Casually the crowd grew as neighbors gave in, leaving their apartments to inspect the gathering. Once there, they sat together, nodding and waving while their children played those universally-approved games, like tunneling beneath chairs to grab their parents' and grandparents' legs. You get the feeling that this exchange is new. That there hadn't been a reason for neighbors to converge before. Not on this block, anyway.

Lowe, with the help of three translators -- one working in Spanish, another Nepali and the last in Swahili -- broke down the plan's simple, basic components for the crowd. Standing under the shade of an old vibrant tree, a christened Trans.lation 'home base,' Lowe explained that all talents are welcome in this community marketplace. Whether it's crafting, painting, or sculpting items to sell, or dancing and creating music, all gifts and cultural legacies will be honored and showcased.

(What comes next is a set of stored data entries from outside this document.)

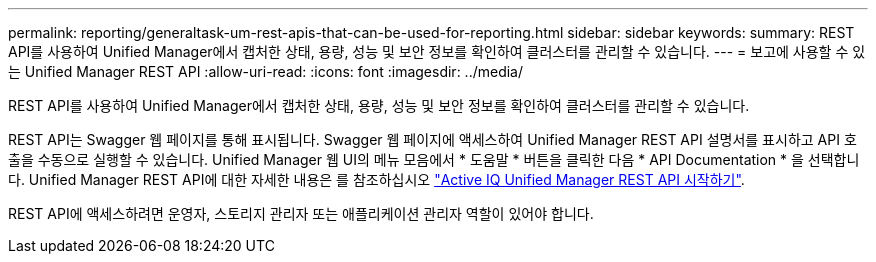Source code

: ---
permalink: reporting/generaltask-um-rest-apis-that-can-be-used-for-reporting.html 
sidebar: sidebar 
keywords:  
summary: REST API를 사용하여 Unified Manager에서 캡처한 상태, 용량, 성능 및 보안 정보를 확인하여 클러스터를 관리할 수 있습니다. 
---
= 보고에 사용할 수 있는 Unified Manager REST API
:allow-uri-read: 
:icons: font
:imagesdir: ../media/


[role="lead"]
REST API를 사용하여 Unified Manager에서 캡처한 상태, 용량, 성능 및 보안 정보를 확인하여 클러스터를 관리할 수 있습니다.

REST API는 Swagger 웹 페이지를 통해 표시됩니다. Swagger 웹 페이지에 액세스하여 Unified Manager REST API 설명서를 표시하고 API 호출을 수동으로 실행할 수 있습니다. Unified Manager 웹 UI의 메뉴 모음에서 * 도움말 * 버튼을 클릭한 다음 * API Documentation * 을 선택합니다. Unified Manager REST API에 대한 자세한 내용은 를 참조하십시오 link:../api-automation/concept-getting-started-with-getting-started-with-um-apis.html["Active IQ Unified Manager REST API 시작하기"].

REST API에 액세스하려면 운영자, 스토리지 관리자 또는 애플리케이션 관리자 역할이 있어야 합니다.

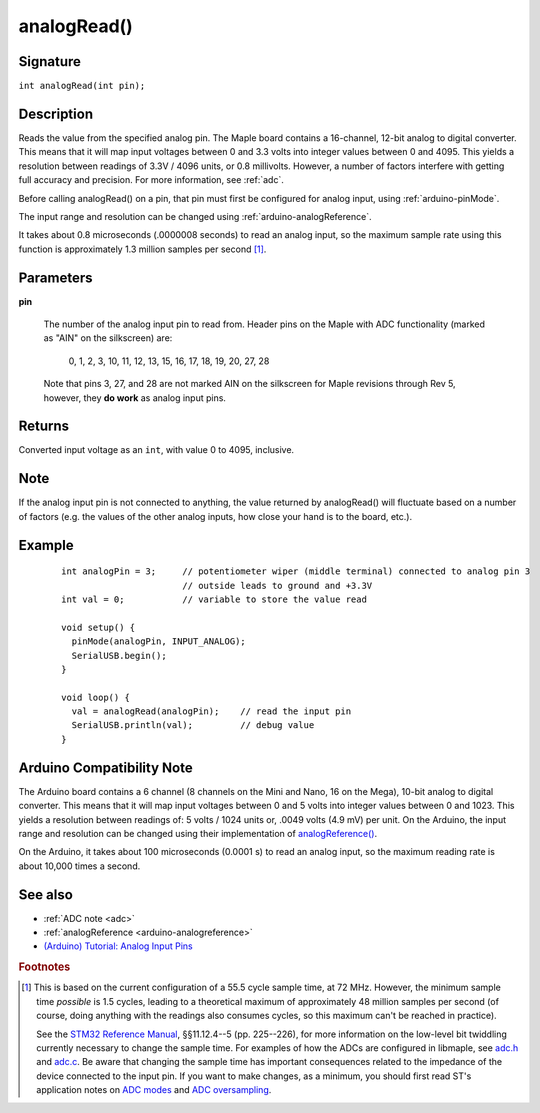 .. highlight:: cpp

.. _arduino-analogread:

analogRead()
============


Signature
---------

``int analogRead(int pin);``


Description
-----------

Reads the value from the specified analog pin.  The Maple board
contains a 16-channel, 12-bit analog to digital converter.  This means
that it will map input voltages between 0 and 3.3 volts into integer
values between 0 and 4095.  This yields a resolution between readings
of 3.3V / 4096 units, or 0.8 millivolts.  However, a number of factors
interfere with getting full accuracy and precision.  For more
information, see :ref:`adc`.

Before calling analogRead() on a pin, that pin must first be
configured for analog input, using :ref:`arduino-pinMode`.

The input range and resolution can be changed using
:ref:`arduino-analogReference`.

It takes about 0.8 microseconds (.0000008 seconds) to read an analog
input, so the maximum sample rate using this function is approximately
1.3 million samples per second [#fsamp]_.


Parameters
----------

**pin**

  The number of the analog input pin to read from.  Header pins on the
  Maple with ADC functionality (marked as "AIN" on the silkscreen)
  are:

    0, 1, 2, 3, 10, 11, 12, 13, 15, 16, 17, 18, 19, 20, 27, 28

  Note that pins 3, 27, and 28 are not marked AIN on the silkscreen
  for Maple revisions through Rev 5, however, they **do work** as
  analog input pins.

Returns
-------

Converted input voltage as an ``int``, with value 0 to 4095, inclusive.


Note
----

If the analog input pin is not connected to anything, the value
returned by analogRead() will fluctuate based on a number of factors
(e.g. the values of the other analog inputs, how close your hand is to
the board, etc.).


Example
-------

 ::

     
    int analogPin = 3;     // potentiometer wiper (middle terminal) connected to analog pin 3
                           // outside leads to ground and +3.3V
    int val = 0;           // variable to store the value read
    
    void setup() {
      pinMode(analogPin, INPUT_ANALOG);
      SerialUSB.begin();
    }
    
    void loop() {
      val = analogRead(analogPin);    // read the input pin
      SerialUSB.println(val);         // debug value
    }


Arduino Compatibility Note
--------------------------

The Arduino board contains a 6 channel (8 channels on the Mini and
Nano, 16 on the Mega), 10-bit analog to digital converter. This means
that it will map input voltages between 0 and 5 volts into integer
values between 0 and 1023. This yields a resolution between readings
of: 5 volts / 1024 units or, .0049 volts (4.9 mV) per unit.  On the
Arduino, the input range and resolution can be changed using their
implementation of `analogReference()
<http://arduino.cc/en/Reference/AnalogReference>`_\ .

On the Arduino, it takes about 100 microseconds (0.0001 s) to read an
analog input, so the maximum reading rate is about 10,000 times a
second.


See also
--------

- :ref:`ADC note <adc>`
- :ref:`analogReference <arduino-analogreference>`
- `(Arduino) Tutorial: Analog Input Pins <http://arduino.cc/en/Tutorial/AnalogInputPins>`_


.. rubric:: Footnotes

.. [#fsamp] This is based on the current configuration of a 55.5 cycle
   sample time, at 72 MHz. However, the minimum sample time *possible*
   is 1.5 cycles, leading to a theoretical maximum of approximately 48
   million samples per second (of course, doing anything with the
   readings also consumes cycles, so this maximum can't be reached in
   practice).

   See the `STM32 Reference Manual <full-manual>`_, §§11.12.4--5
   (pp. 225--226), for more information on the low-level bit twiddling
   currently necessary to change the sample time.  For examples of how
   the ADCs are configured in libmaple, see `adc.h
   <http://github.com/leaflabs/libmaple/blob/master/libmaple/adc.h>`_
   and `adc.c
   <http://github.com/leaflabs/libmaple/blob/master/libmaple/adc.c>`_\
   .  Be aware that changing the sample time has important
   consequences related to the impedance of the device connected to
   the input pin.  If you want to make changes, as a minimum, you
   should first read ST's application notes on `ADC modes
   <stm32-adc-modes>`_ and `ADC oversampling
   <stm32-adc-oversampling>`_.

Some of those training efforts have already begun. Lowe's team has started organizing and offering art programs at a nearby community center. Two apartments in the neighborhood have also been donated to the cause; they'll act dually as volunteer headquarters and artists-in-residences. On Friday, the units had just been given a remodel: with sinks and toilets now installed, Lowe's team is eager to get to work, encouraging involvement from within.

It's an exciting project, the most philosophically-rooted piece of public art we'll see during Xchange. It's also the most ambitious. Trans.lation's success will be determined on whether or not this long-neglected neighborhood decides to let an outsider come in and stir up its melting pot. Whether those already living here will want to contribute their backgrounds and energies when most have been environmentally conditioned to keep their heads down, and focus on their own sides of those thinly-walled units.

Still, on Friday the temperature under the massive tree was a few, important degrees cooler than it was on the sidewalk. A fresh energy penetrated this plot of geography, accented by the music, food and scents surrounding its trunk. And neighbors who couldn't communicate directly through words, touched each others shoulders and shared plates while pointing out their favorite dishes .

Community-building through buffet? Lowe might just be on to something.